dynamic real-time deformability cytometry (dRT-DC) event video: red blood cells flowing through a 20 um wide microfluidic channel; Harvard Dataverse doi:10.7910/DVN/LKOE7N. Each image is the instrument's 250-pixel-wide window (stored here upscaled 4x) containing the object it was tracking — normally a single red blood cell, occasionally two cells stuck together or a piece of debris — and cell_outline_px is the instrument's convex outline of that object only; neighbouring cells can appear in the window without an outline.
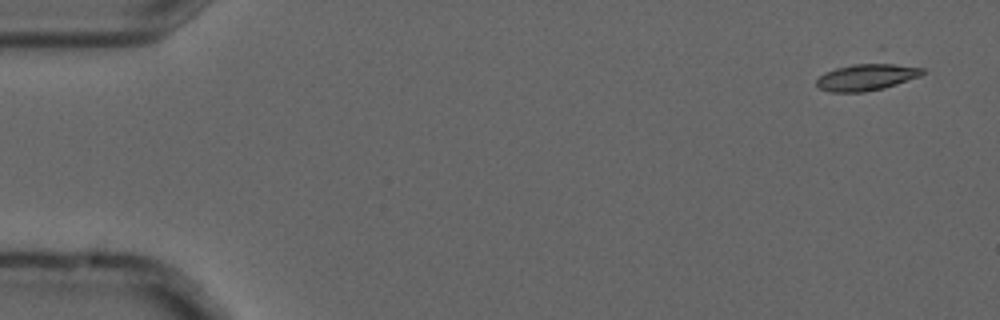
{"species": "common noctule bat (a hibernating species)", "species_latin": "Nyctalus noctula", "temperature_condition": "cold", "stored_images_in_passage": 14, "camera_frame_rate_fps": 3000, "um_per_image_px": 0.085, "animal": {"sex": "male", "forearm_length_mm": 52.5}, "frame": {"image": 1, "passage_image": 1, "time_ms": 0.0, "image_size_px": [1000, 320], "cell_outline_px": [[924, 72], [920, 76], [884, 88], [864, 92], [828, 92], [820, 88], [816, 84], [816, 80], [824, 72], [880, 48], [884, 48], [924, 68]], "centroid_in_image_um": [73.91, 6.21], "position_along_channel_um": 11.1, "area_um2": 21.27}}
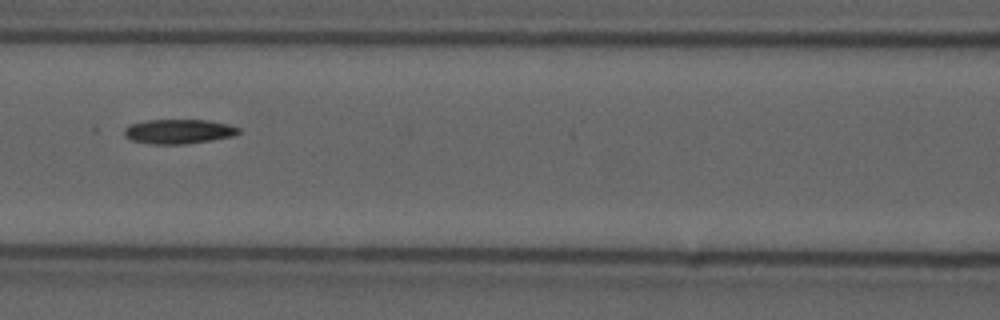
{"frame": {"image": 2, "passage_image": 6, "time_ms": 1.667, "image_size_px": [1000, 320], "cell_outline_px": [[240, 132], [232, 136], [212, 140], [184, 144], [152, 144], [132, 140], [124, 136], [124, 128], [128, 124], [144, 120], [208, 120], [228, 124], [240, 128]], "centroid_in_image_um": [15.15, 11.17], "position_along_channel_um": 151.4, "area_um2": 16.42}}
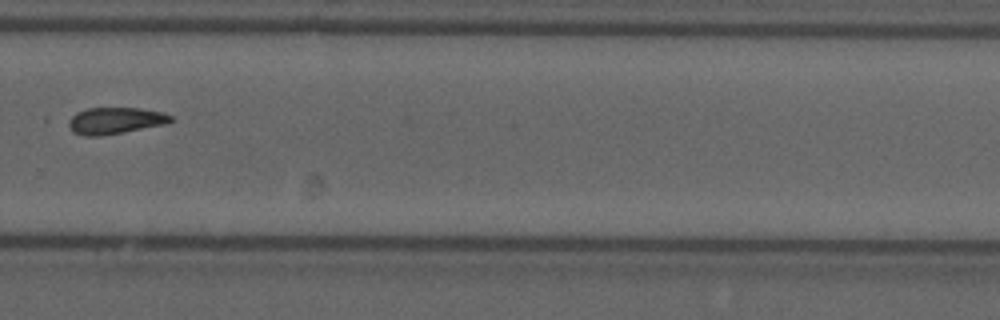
{"frame": {"image": 3, "passage_image": 10, "time_ms": 3.0, "image_size_px": [1000, 320], "cell_outline_px": [[172, 120], [164, 124], [124, 132], [100, 136], [84, 136], [72, 132], [64, 120], [76, 112], [88, 108], [140, 108], [164, 112], [172, 116]], "centroid_in_image_um": [9.71, 10.25], "position_along_channel_um": 320.1, "area_um2": 16.07}}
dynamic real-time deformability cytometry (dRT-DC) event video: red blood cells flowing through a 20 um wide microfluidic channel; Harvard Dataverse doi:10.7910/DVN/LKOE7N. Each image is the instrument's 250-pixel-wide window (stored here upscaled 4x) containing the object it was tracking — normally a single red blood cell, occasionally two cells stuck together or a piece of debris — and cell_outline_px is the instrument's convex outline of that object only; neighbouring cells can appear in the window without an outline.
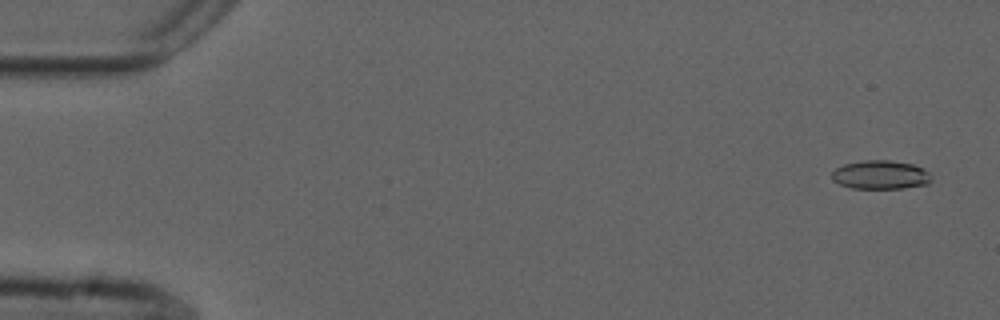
{"species": "common noctule bat (a hibernating species)", "species_latin": "Nyctalus noctula", "temperature_condition": "cold", "stored_images_in_passage": 55, "camera_frame_rate_fps": 3000, "um_per_image_px": 0.085, "animal": {"sex": "male", "forearm_length_mm": 52.5}, "frame": {"image": 1, "passage_image": 3, "time_ms": 0.667, "image_size_px": [1000, 320], "cell_outline_px": [[932, 180], [928, 184], [904, 188], [852, 188], [840, 184], [832, 180], [832, 172], [836, 168], [844, 164], [864, 160], [888, 160], [912, 164], [924, 168], [932, 172]], "centroid_in_image_um": [74.9, 14.86], "position_along_channel_um": 10.1, "area_um2": 16.82}}
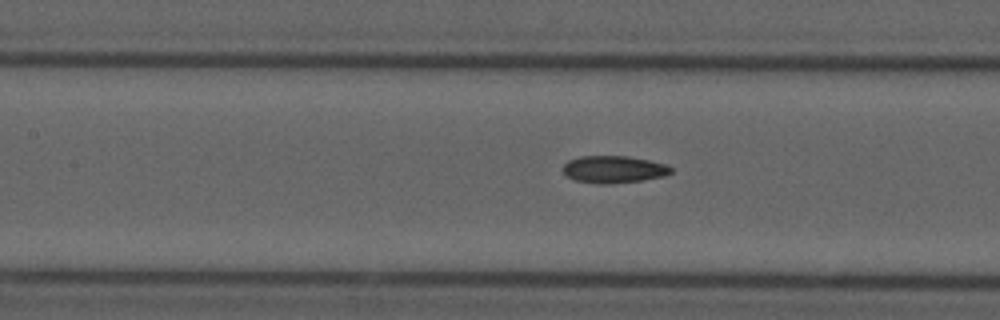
{"frame": {"image": 2, "passage_image": 25, "time_ms": 8.0, "image_size_px": [1000, 320], "cell_outline_px": [[672, 172], [664, 176], [640, 180], [608, 184], [596, 184], [576, 180], [568, 176], [564, 172], [564, 164], [568, 160], [580, 156], [628, 156], [668, 164], [672, 168]], "centroid_in_image_um": [52.18, 14.39], "position_along_channel_um": 155.2, "area_um2": 17.05}}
* * * *
> _EXERCISE DETAILS_: Restate the whole of the material word for word without the pictures.

> _WORKED SOLUTION_:
dynamic real-time deformability cytometry (dRT-DC) event video: red blood cells flowing through a 20 um wide microfluidic channel; Harvard Dataverse doi:10.7910/DVN/LKOE7N. Each image is the instrument's 250-pixel-wide window (stored here upscaled 4x) containing the object it was tracking — normally a single red blood cell, occasionally two cells stuck together or a piece of debris — and cell_outline_px is the instrument's convex outline of that object only; neighbouring cells can appear in the window without an outline.
{"species": "common noctule bat (a hibernating species)", "species_latin": "Nyctalus noctula", "temperature_condition": "cold", "stored_images_in_passage": 14, "camera_frame_rate_fps": 3000, "um_per_image_px": 0.085, "animal": {"sex": "male", "forearm_length_mm": 52.5}, "frame": {"image": 1, "passage_image": 1, "time_ms": 0.0, "image_size_px": [1000, 320], "cell_outline_px": [[924, 72], [920, 76], [884, 88], [864, 92], [828, 92], [820, 88], [816, 84], [816, 80], [824, 72], [880, 48], [884, 48], [924, 68]], "centroid_in_image_um": [73.91, 6.21], "position_along_channel_um": 11.1, "area_um2": 21.27}}
{"frame": {"image": 2, "passage_image": 6, "time_ms": 1.667, "image_size_px": [1000, 320], "cell_outline_px": [[240, 132], [232, 136], [212, 140], [184, 144], [152, 144], [132, 140], [124, 136], [124, 128], [128, 124], [144, 120], [208, 120], [228, 124], [240, 128]], "centroid_in_image_um": [15.15, 11.17], "position_along_channel_um": 151.4, "area_um2": 16.42}}
{"frame": {"image": 3, "passage_image": 10, "time_ms": 3.0, "image_size_px": [1000, 320], "cell_outline_px": [[172, 120], [164, 124], [124, 132], [100, 136], [84, 136], [72, 132], [64, 120], [76, 112], [88, 108], [140, 108], [164, 112], [172, 116]], "centroid_in_image_um": [9.71, 10.25], "position_along_channel_um": 320.1, "area_um2": 16.07}}
dynamic real-time deformability cytometry (dRT-DC) event video: red blood cells flowing through a 20 um wide microfluidic channel; Harvard Dataverse doi:10.7910/DVN/LKOE7N. Each image is the instrument's 250-pixel-wide window (stored here upscaled 4x) containing the object it was tracking — normally a single red blood cell, occasionally two cells stuck together or a piece of debris — and cell_outline_px is the instrument's convex outline of that object only; neighbouring cells can appear in the window without an outline.
{"species": "common noctule bat (a hibernating species)", "species_latin": "Nyctalus noctula", "temperature_condition": "cold", "stored_images_in_passage": 55, "camera_frame_rate_fps": 3000, "um_per_image_px": 0.085, "animal": {"sex": "male", "forearm_length_mm": 52.5}, "frame": {"image": 1, "passage_image": 3, "time_ms": 0.667, "image_size_px": [1000, 320], "cell_outline_px": [[932, 180], [928, 184], [904, 188], [852, 188], [840, 184], [832, 180], [832, 172], [836, 168], [844, 164], [864, 160], [888, 160], [912, 164], [924, 168], [932, 172]], "centroid_in_image_um": [74.9, 14.86], "position_along_channel_um": 10.1, "area_um2": 16.82}}
{"frame": {"image": 2, "passage_image": 25, "time_ms": 8.0, "image_size_px": [1000, 320], "cell_outline_px": [[672, 172], [664, 176], [640, 180], [608, 184], [596, 184], [576, 180], [568, 176], [564, 172], [564, 164], [568, 160], [580, 156], [628, 156], [668, 164], [672, 168]], "centroid_in_image_um": [52.18, 14.39], "position_along_channel_um": 155.2, "area_um2": 17.05}}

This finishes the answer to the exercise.